Seit 2005 Stillstand beim Stadtmarketing
Zu seiner letzten Sitzung fand der Arbeitskreis Stadtmarketing am 25. Januar 2005 zusammen. In dieser Sitzung verständigten sich die Mitglieder auf weitere Beratungen zur Gründung eines Marketingvereins im Mai des gleichen Jahres. Zu einer weiteren Sitzung wurde ohne Begründung bis heute nicht eingeladen. Die IHG bedauert diesen Stillstand, sieht zur Zeit aber auch keine Möglichkeit, den Prozess wieder in Gang zu setzen.

Zunehmend navigieren Städte und Gemeinden in eine interkommunale Konkurrenzsituation um Ansiedlung von Unternehmen und Arbeitskräften. Da frühere wichtige Standortfaktoren wie Rohstoffe, Energie und Infrastruktur sich immer weiter angleichen und so im Entscheidungsprozeß von Investoren ohnehin vorausgesetzt werden, wird das Image einer Stadt als Standortfaktor zum ausschlaggebenden Entscheidungskriterium. Zwei gesellschaftliche Entwicklungen begünstigen diese Tendenz: erstens sind Unternehmen in ihrer Standortwahl unabhängiger geworden, und zweitens werden auch die Arbeitskräfte mobiler sowie erlebnisorientierter und entscheiden sich im Zweifel für den attraktiveren Wohnort.

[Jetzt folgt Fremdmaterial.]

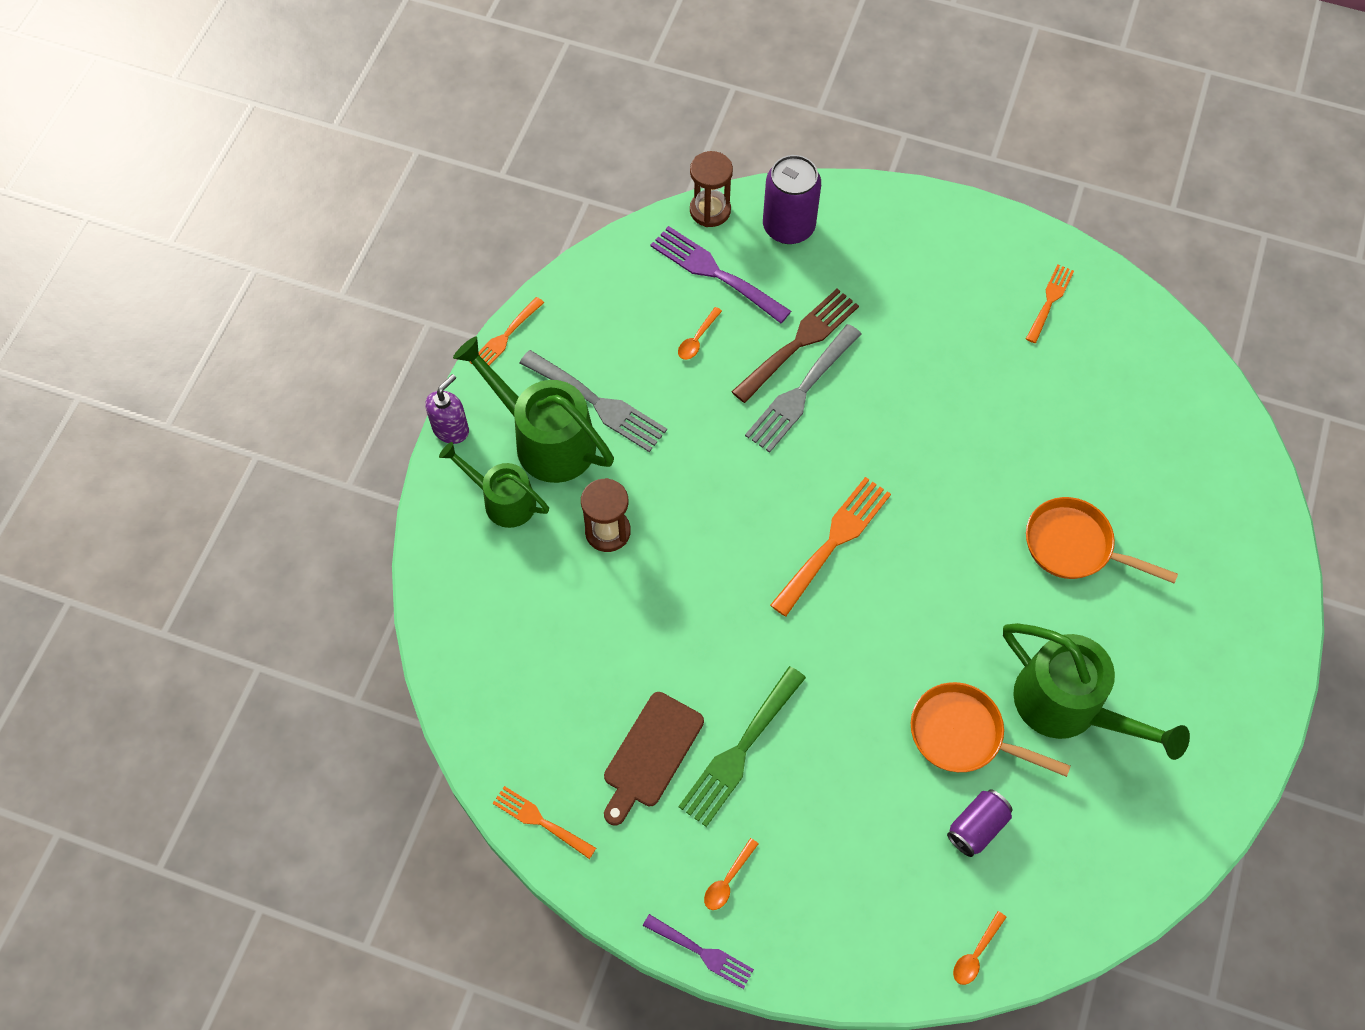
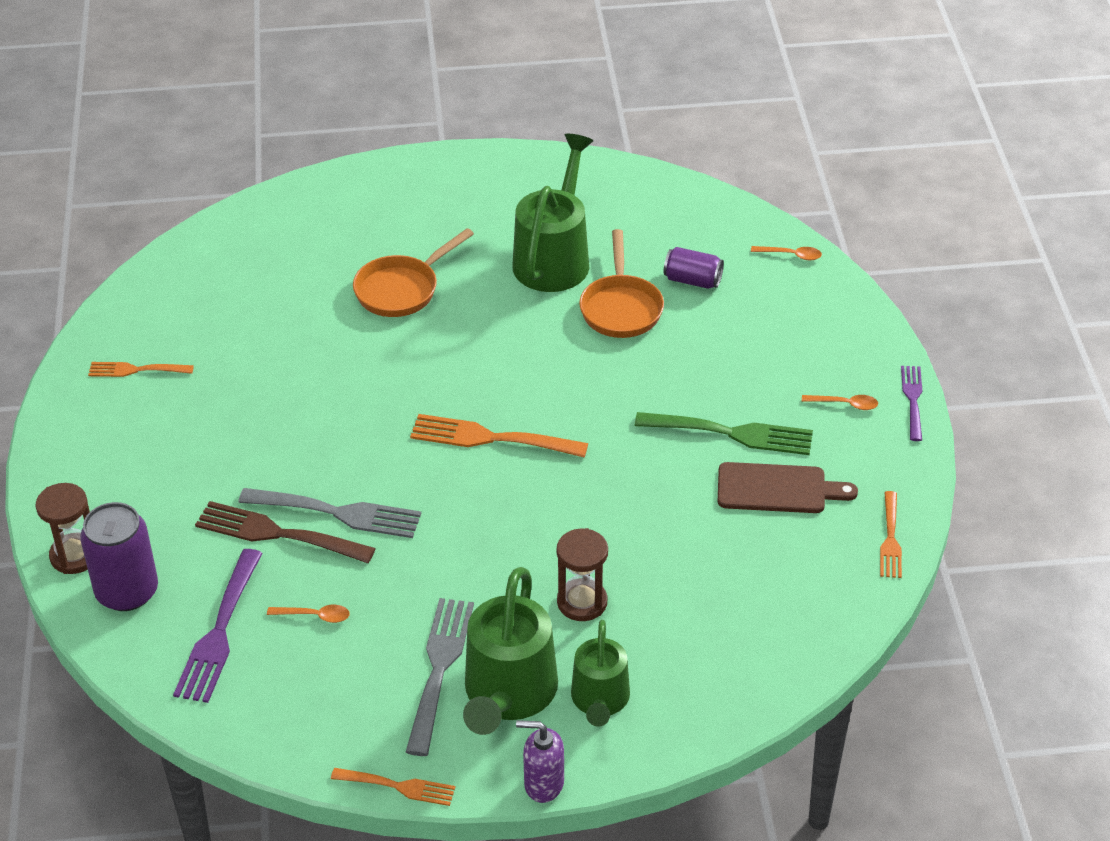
camera: 115 degrees left, 20 degrees down
brown hourglass [690,151,733,227] -> brown hourglass moved to [36,483,90,574]
orange pan [1026,497,1178,583] -> orange pan turned 45 degrees clockwise [353,228,474,317]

Seit Mitte der neunziger Jahre traf sich regelmäßig der Arbeitskreis Stadtmarketing, dem neben Vertretern aus Politik, Verwaltung und Industrie auch sechs Mitglieder der ihg. sowie zuletzt auch Mitlgieder aus den Bereichen Kultur, Vereine und Gastronomie angehörten.

War zunächst die städtebauliche Entwicklung (Innenstadtsanierung, Verkehrskonzept) Mittelpunkt der Arbeit, ging es später um die Planung und Umsetzung von ganzheitlichen Strategien mit einem klaren Leitbild, welches ermöglicht, alle Bereiche städtischer Erscheinungsformen zu bestimmen. Nach der Festlegung des neuen Slogans "Lebensmittelpunkt im Grünen" folgte eine Diskussion über die Gründung eines Stadtmarketingvereins. Industrie und Handel hatten bereits ihre Bereitschaft signalisiert, Gelder bereitzustellen, wenn entsprechende Handlungsfreiheit zugesichert würde. Hier gab es letztlich unterschiedliche Auffassungen. Zu geplanten Beratungen über Vereinszweck und Satzung kam es nicht mehr. Die letzte Sitzung des Arbeitskreises Stadtmarketing fand am 25. Januar 2005 statt. Nach der Kommunalwahl 2006 wurde ein Arbeitskreis Stadtmarketing erneut gegründet, Vertreter aus Industrie und Handel sowie Vertreter der Vereine wurden bisher aber nicht erneut berufen. Der Arbeitskreis hat bisher noch nicht getagt. Seit 2005 wird einseitig die Etablierung Dissens als Apfelstadt vorangetrieben. Von einem Stadtmarketingprozess kann allerdings nicht gesprochen werden, da das Thema Apfelstadt bisher nicht öffentlich diskutiert wurde.